Soldiers smile and pose for pictures, while naked Iraqi prisoners lay piled before them, bound and hooded. Another soldier points at a naked Iraqi prisoner’s genitals, a cigarette dangling from her mouth. Shocking images like these and descriptions of prisoner abuse in Iraq have become common sights in online news publications. Whether these highly trafficked features are accompanied by advertising, however, varies from site to site.

“This stuff is inflammatory, it’s incendiary and you don’t necessarily seek out that position for a brand,” said Joe Germscheid, associate media director with Zentropy Partners.

Such unfortunate juxtapositions are occurring, however. In one case, in a photo gallery on Washingtonpost.com, a photo of a solider holding a naked prisoner on a leash appeared above an ad for online travel site Travelzoo. Microsoft ads for one of its Office products appeared below the same photo upon another visit to the same gallery.

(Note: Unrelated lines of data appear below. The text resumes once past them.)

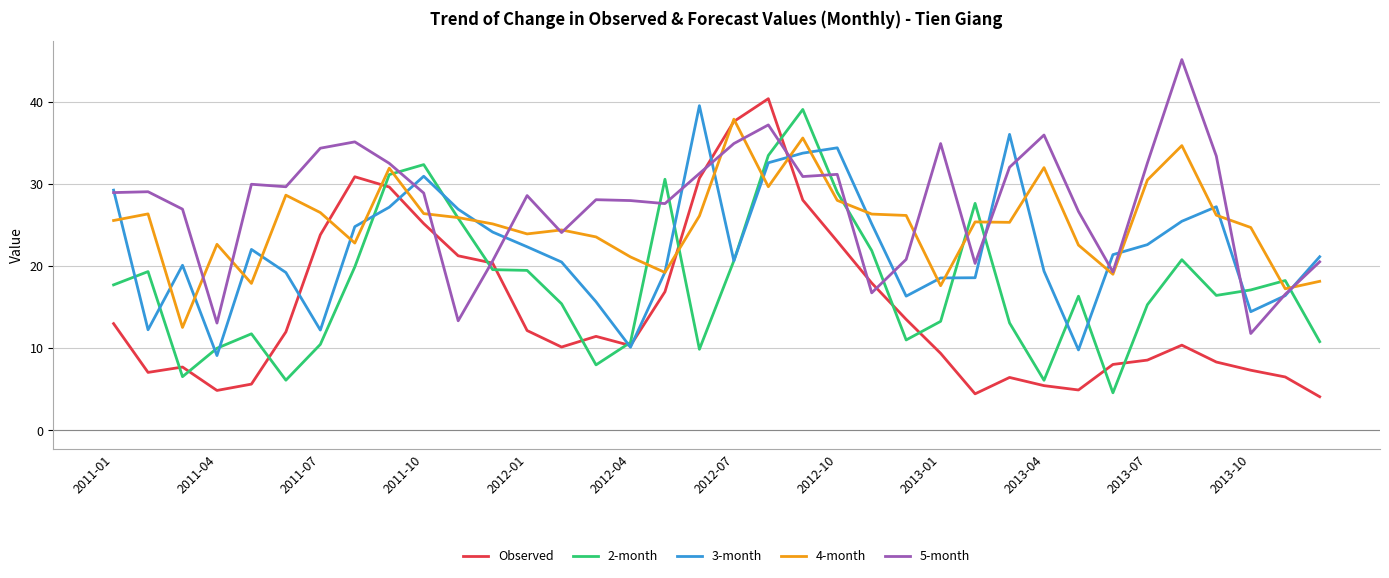

Which series has the largest total across all categories?

5-month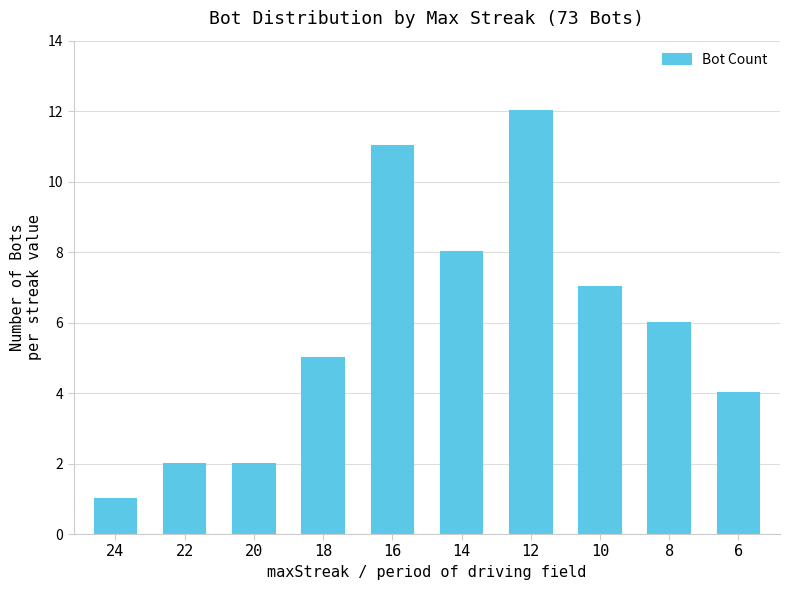

What is the change in value from 22 to 10?

+5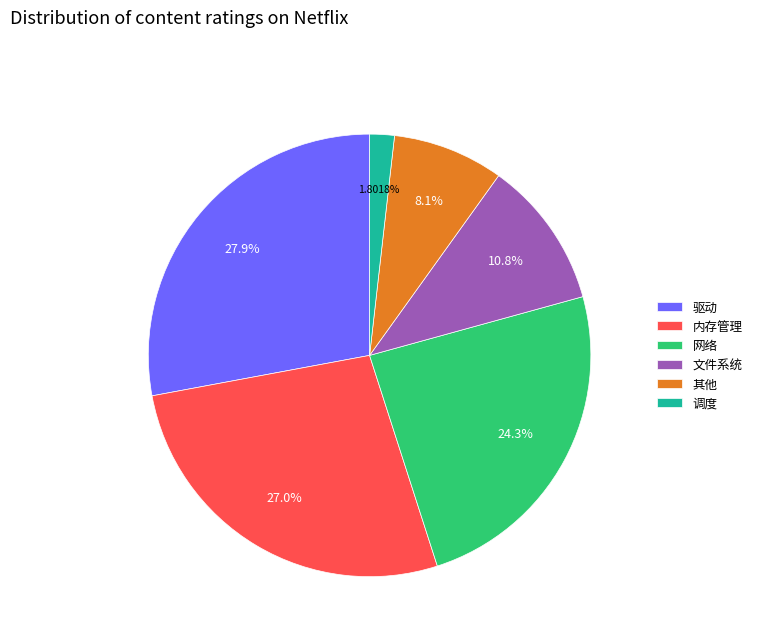

Count the number of slices in the pie.

6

Don Marshall, a spokesperson for Washingtonpost.com, said the site had not received any calls from advertisers or media buyers asking that their ads be removed from proximity to the prisoner photos.

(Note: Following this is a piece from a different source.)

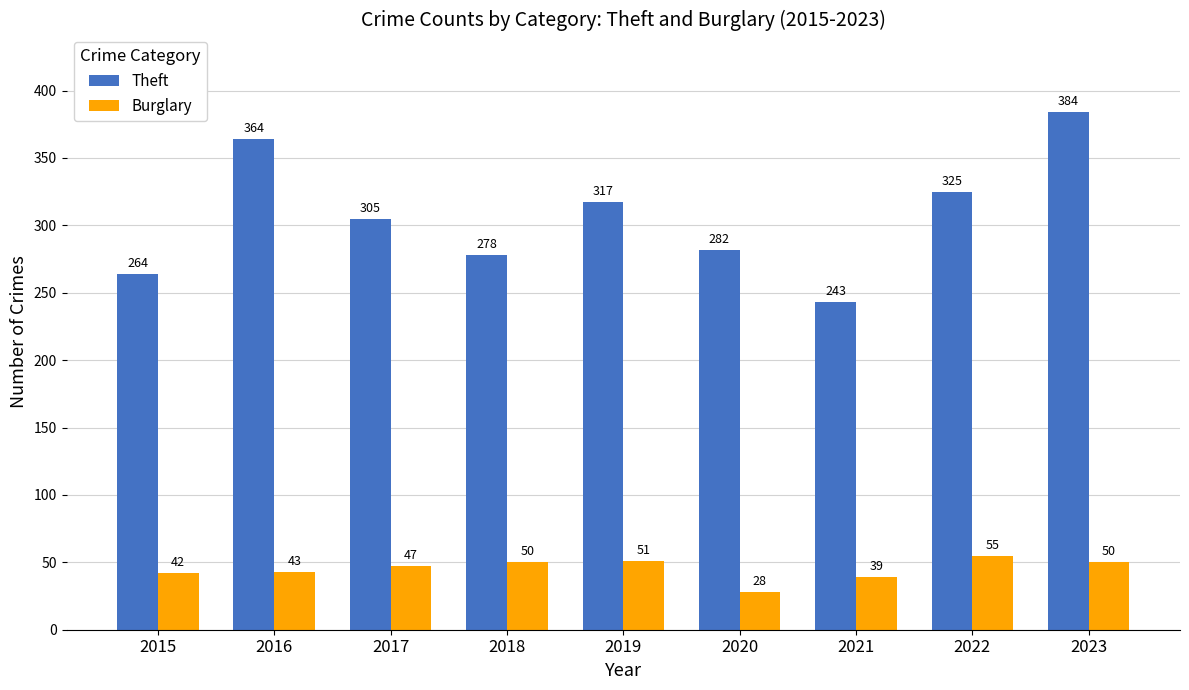

What is the difference between the Burglary values at 2016 and 2017?

4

“None that I’m aware of,” Marshall said. “I haven’t heard we have gotten any calls either way.” Washingtonpost.com also received no complaints about the photos themselves from users, he said. The Travelzoo ad is no longer running, but Marshall said to the best of his knowledge this was simply because it had reached the end of its run. Travelzoo did not return calls for comment by press time, and Microsoft declined to comment for this story.

While New York Times Digital didn’t respond to requests for comment, it appears to be taking a different tack. “Iraq Prison Abuse,” a photo gallery on NYTimes.com, does not feature ads with the photos. Yet other photo content — a photo slide show on Massachusetts’s same-sex marriage licenses — features an interstitial ad.

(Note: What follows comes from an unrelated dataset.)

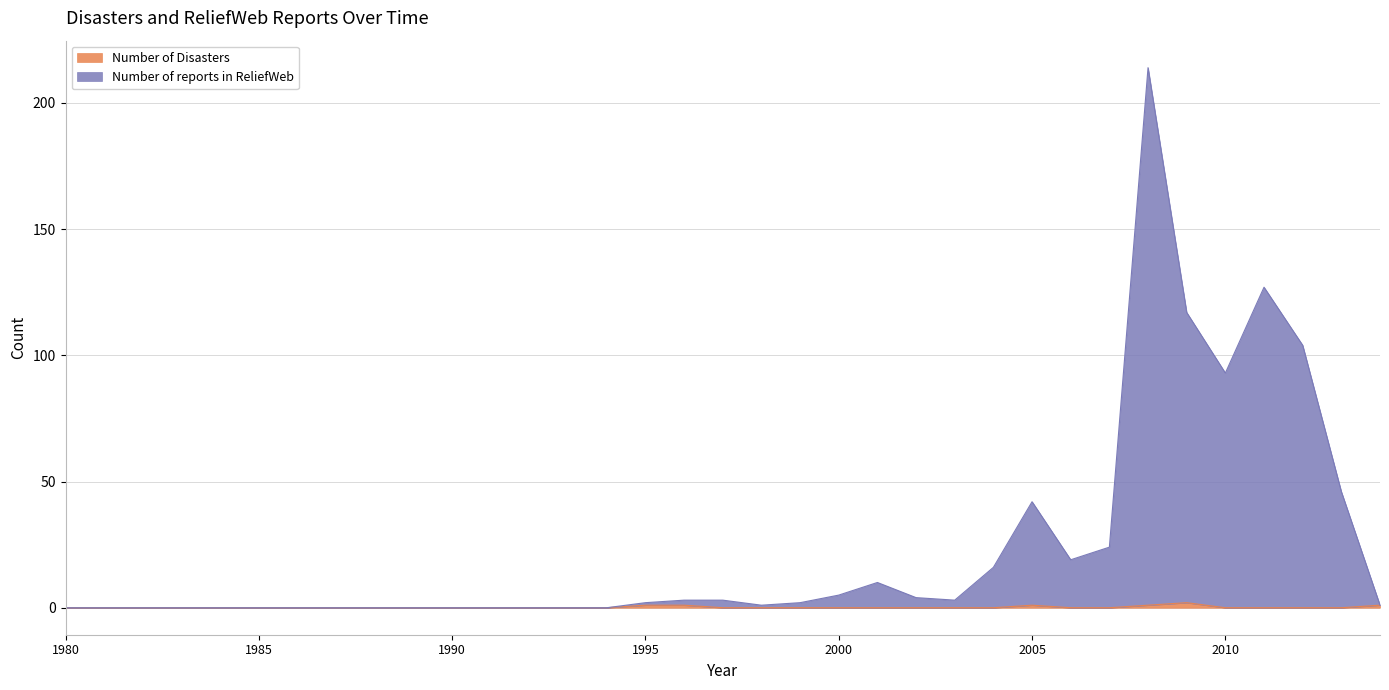

Which series changed the most between 1989 and 2001?

Number of reports in ReliefWeb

Meanwhile at USAToday.com, a photo gallery titled “Abuse At Abu Ghraib,” a photo gallery has no ads. Other USAToday photo-related content, such as a photo series of actor Tony Randall, who died this week, features ads at the bottom.

While proximity to images like those in photo galleries might be touchy, it certainly would expose advertisers to plenty of traffic.

Marshall said the Iraqi prisoner photos have drawn an unusually high amount of traffic. “On a normal day, normal photo galleries draw less than 10 percent of our overall traffic. For the first couple of days in which we had the prison photos up, the photo galleries came close to 50 percent of our overall traffic,” he said. The photos first went up May 6.

According to Nielsen//NetRatings, during the seven-day period beginning May 3 and ending May 9, the URL for the Washingtonpost.com abuse photo gallery garnered 193,000 unique visits from users logged on from home. It also drew 230,000 unique visits from those logged on at work.

“If you choose to run ads on the news section of a Web site, you can say what part of a page you want to be on, but not what news will be next to it. That’s why some clients avoid hard news entirely,” said David Cohen, SVP and interactive media director of Universal McCann Interactive. Cohen mentioned consumer packaged goods, entertainment and pharmaceutical players as being especially sensitive to such issues.

If an advertiser makes a run of site buy, the company similarly cannot control what content the ads will appear with. Other than avoiding these buys, the only other approach is “vigilance,” Cohen said.

“You can be very vigilant in the monitoring of your advertising and catch it quickly if it’s next to something offensive,” Cohen said.

Zentropy’s Germscheid reinforced the theme of vigilance.

“When we [media buyers] purchase a run of section or site it should be our responsibility to make sure something isn’t offensive or against your brand or image,” said Germscheid. “You go to the site and check where the ads are running. You check with your site representatives. The best thing is to have a policy regarding this type of content.”

The negative consequences of an unfortunate placement could range from as extreme as a consumer complaint to as small as having a brand that is about fun or lightheartedness “just not fit there,” Germscheid said.

Washingtonpost.com’s Marshall said the staff did not have any special meetings or discussions on what kinds of ads to run with the abuse photos.

“We have a pretty general way that we approach these things. We say, ‘Is there anything that would make anyone uncomfortable, or that is inappropriate?’ Most of the time it seems okay, but sometimes we will move advertising in consultation with the advertiser,” said Marshall.